Isso resolveu a questão?
Kashiwakura – Está estabilizado e a gente está trabalhando para melhorar mais nossa estrutura em termos de topologia. Antes usávamos os mesmos equipamentos para receber os participantes e fazê-los se comunicar entre si. Hoje a gente está mudando a topologia para que os equipamentos principais sejam diferentes dos que recebem os participantes. Estamos tirando gente da comunicação central. Então o núcleo central não vai ser alterado conforme aumenta a participação.

Houve grande quantidade de migrações do PTT para PIX concorrentes?
Kashiwakura – 
Obviamente que o pessoal ficou meio inquieto, no primeiro momento tentaram fazer alguns movimentos, mas a rede já está estabilizada, então o tráfego começa a voltar de maneira mais intensa. Batemos 6 Tera antes do evento de setembro. Com o evento, reduziu.
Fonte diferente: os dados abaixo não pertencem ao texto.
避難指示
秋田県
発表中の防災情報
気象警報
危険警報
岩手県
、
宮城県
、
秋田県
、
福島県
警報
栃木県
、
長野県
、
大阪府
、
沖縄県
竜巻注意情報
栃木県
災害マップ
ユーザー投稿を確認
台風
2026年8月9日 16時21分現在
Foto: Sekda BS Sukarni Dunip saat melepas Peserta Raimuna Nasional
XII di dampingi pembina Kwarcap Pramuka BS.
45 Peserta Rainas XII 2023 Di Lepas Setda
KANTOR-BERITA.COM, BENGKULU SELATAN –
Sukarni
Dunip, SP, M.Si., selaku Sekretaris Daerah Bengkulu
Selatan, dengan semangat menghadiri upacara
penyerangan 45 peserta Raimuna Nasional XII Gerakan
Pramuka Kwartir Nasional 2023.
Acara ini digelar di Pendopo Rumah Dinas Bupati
Agora voltamos a 6 Tera e já batemos 6.3 Tbps, em período de férias.

Só a configuração dos equipamentos causou as instabilidades?
Kashiwakura – Tem os casos particulares, que afetam um ou outro integrante. Muita fibra passa por poste, então se cai o poste, rompe a fibra, cai o sistema de um usuário. Tem caso de vandalismo, de sabotagem da rede, de empresas elétricas que cortam a fibra de quem não paga. A nossa fibra é nossa e toda subterrânea, mas todos os PIXs pagam pela fibra que chegam até nós, e elas podem se romper.
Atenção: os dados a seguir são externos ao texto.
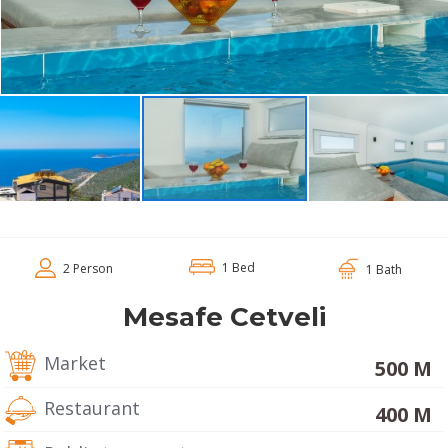
1 Bed
2 Person
1 Bath
Mesafe Cetveli
Market
500 M
Restaurant
400 M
Qual o Capex (investimentos) do IX.br?
Kashiwakura – O IX.br tem um modelo diferente. Usávamos roteadores, que era um modelo de rede muito mais custoso. Desenvolvemos no passado um conceito baseado em switches, que opera a um custo equivalente a 10% do que seria com os inúmeros roteadores que precisaríamos para lidar com o tráfego. Conforme o IX cresce, existe um trabalho para testar novas tecnologias para estabilizar o sistema. No segundo semestre, vamos fazer um PoC e testar a tecnologia EVPN, que vai trazer uma maior facilidade de configuração. E a gente acredita que vai facilitar nossa vida. Mas o valor… Não posso dizer exatamente, o investimento é de algumas dezenas de milhões no IX por ano, este ano será um pouco mais por causa da chegada dessa nova tecnologia.

Qual vai ser o crescimento do tráfego este ano?
Kashiwakura –
O PTT de São Paulo está com 4,5 Tera. Vamos crescer algo como 40% em tráfego, que é mais que os grandes IX internacionais vão crescer. Ainda não vamos passar os principais, mas vamos ficar colados no pico e média.

Não sabemos se o numero de participantes vai mudar. Tem participantes que chegam, outros que saem. Acho que vamos terminar o ano com 100 a 150 participantes novos, a mais. O que está acontecendo muito é que os que já fazem parte estão mudando as portas de 10 G para portas de 100 G, ou acrescentando mais portas de 10 G, então a quantidade de portas tem crescido muito. Sempre por causa de conteúdo em vídeo, inclusive a troca de conteúdo 4K está aumentando e já fizeram efeito no volume de tráfego.

O Capex é suficiente para lidar com o crescimento? O preço cobrado dos participantes pelo uso de portas entra no Capex?
Kashiwakura – A cobrança das portas não é Capex, paga apenas o custo operacional. É simbólico. Como regra, temos reserva de caixa para rodar dois anos sem recurso novo nenhum. O aporte deste ano é maior que ano passado, não é todo ano que o montante é o mesmo. Existe o componente deste ano, que é a mudança da topologia para maior robustez da rede. A gente só espera que a taxa de câmbio não mude, pois isso pode comprometer o investimento.